Creative Pie Crusts

Everyone loves flaky pie-crusts, but they are high in fat and calories.

These days I prefer a crustless quiche. But if you are looking for a low-fat alternative to the standard butter crust, I have some ideas.

All the recipes use a similar method: Mix ingredients and press or smooth them with your fingers or a spatula into a pie plate. Bake in the microwave or conventional oven just until set, then add the other ingredients.

Savory crusts for quiches:

  • A cup of cooked rice and one egg. Bake for ten minutes or in the microwave for 2- 3 minutes on HIGH. Then add the filling.
  • Mashed potatoes and one egg. Bake until the surface is firm, about ten minutes.
  • Two grated raw potatoes and one egg. Cook until light brown, then add other ingredients.
  • Note: You can complete the quiche in the microwave. Cook 10-13 minutes on HIGH, just until firm in the center. In a conventional oven, cook the quiche until brown.

Sweet pie crusts for fruit or custard pies:

  • One and a half cups of leftover cookie crumbs and 1-2 tablespoons butter. Or crush some cookies in the food processor, stale ones are fine. Or place the cookies in a plastic bag and roll over them with a rolling pin. Add nuts, chocolate chips, raisins or cinnamon. Melt one or two tablespoons of butter in the microwave for 30 seconds on HIGH. Mix in the crumbs, and spread over the surface of the plate with your fingers. Cook in the microwave on HIGH for another 30 seconds. Or bake in a preheated oven for five minutes until set, then add the other ingredients and continue baking.
  • Variation of above: Replace the cookie crumbs with bread or cake crumbs and add a tablespoon of sugar.
  • Sliced bread or cake. My mother used leftover challah. Cut pieces to fit the bottom of the pan. Mix an egg with half a cup of milk or juice and add a tablespoon of sugar if you like. Pour the mixture over the slices. Top with one or two layers of fruit, sprinkle with sugar and cinnamon,  and bake.
  • Microwave pie instructions: Prepare filling in a large microwave-safe bowl, then add to a prepared crust and eat.

Tip: Keep a container in your refrigerators for bread crusts and crumbs. Making bread crumbs cleans dried fruit from your food processor.

Tip: Put the crust on top! Mashed potatoes work especially well; think shepherd’s pie.

If you enjoyed this post you may also like:

Sweet Bread Pudding

Don’t Stir the Pot: Make It in the Microwave Instead


  1. Leftover cake crushed up also works well. One of my favorite ways to use up those Osem cakes people used to bring for shabbos gifts. The chocolate and the lemon made amazing crust for shavuos cheesecake!

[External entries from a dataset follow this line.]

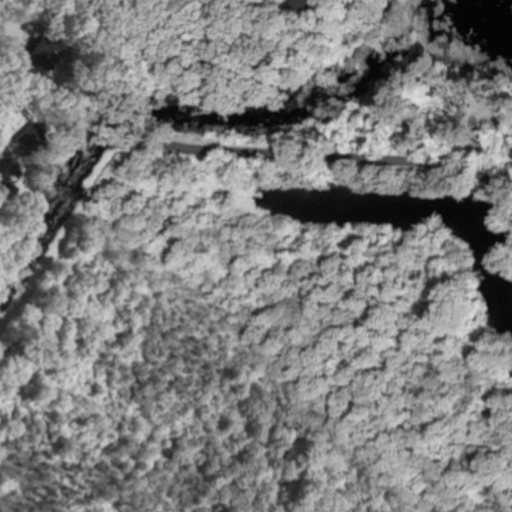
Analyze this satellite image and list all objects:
building: (307, 6)
building: (41, 51)
road: (98, 59)
road: (137, 126)
building: (25, 139)
road: (330, 161)
building: (5, 178)
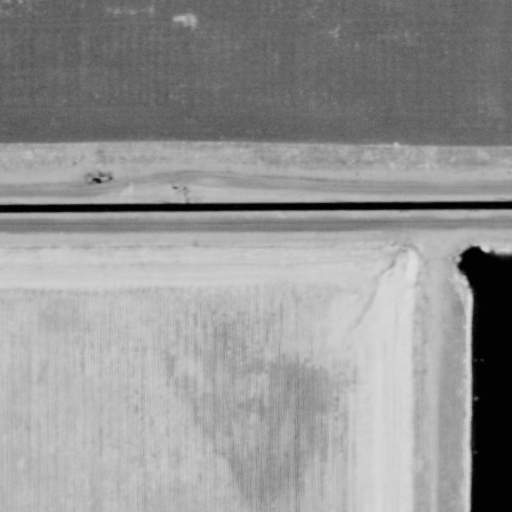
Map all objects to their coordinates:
wastewater plant: (258, 76)
road: (255, 182)
road: (256, 222)
wastewater plant: (256, 256)
road: (437, 367)
wastewater plant: (204, 378)
wastewater plant: (492, 380)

    • Yonit: I updated the post. My mother used to make crusts out of leftover challah.
      Tamar: You don’t have to be sneaky! I tried to make a crust once out of oil but it didn’t come out well. I guess it’s time to try again in the interest of this blog.

  2. Great ideas here – thanks! This is just a sneaky way of getting more ideas for parve desserts and side dishes, but have you ever had any luck making flour or cookie-based crusts without margarine? I try to avoid margarine since even the non-hydrogenated type is highly processed.

  3. From the Jewish Low-Cholesterol Cookbook by Roberta Leviton:

    Pie Crust for 2-Crust Pies:

    2 cups flour, 1 t salt, 1/2 cup oil, 6 T ice water


    2 cups flour, 1 t salt, 3/4 cup oil, 4 T ice water

    I use the first recipe frequently, sustituting whole wheat flour for half of the flour, and it works very well. I use it for both quiche and apple pie. Note: 6 T is a bit more than 1/3 cup. Also, I have used tap water instead of ice water and it worked ok.

  4. Thanks, Hannah and Ilana! I’m definitely going to try to make a crust with oil. Maybe even olive oil for a salty pie?

  5. Okay, much belated but I’m back with a report! I tried an olive oil crust that came out terrific. Well, it tasted terrific, but was a bit too crumbly to roll out, so I just sort of pressed it into the dish. Maybe I combined the ingredients in the wrong order? I noticed a recipe for olive oil crust while flipping through my Moosewood cookbook, so next time I will follow the instructions there and see if I get a crust I can roll out.

  6. I often press crusts into the pan. No big deal.I’m going to try it too.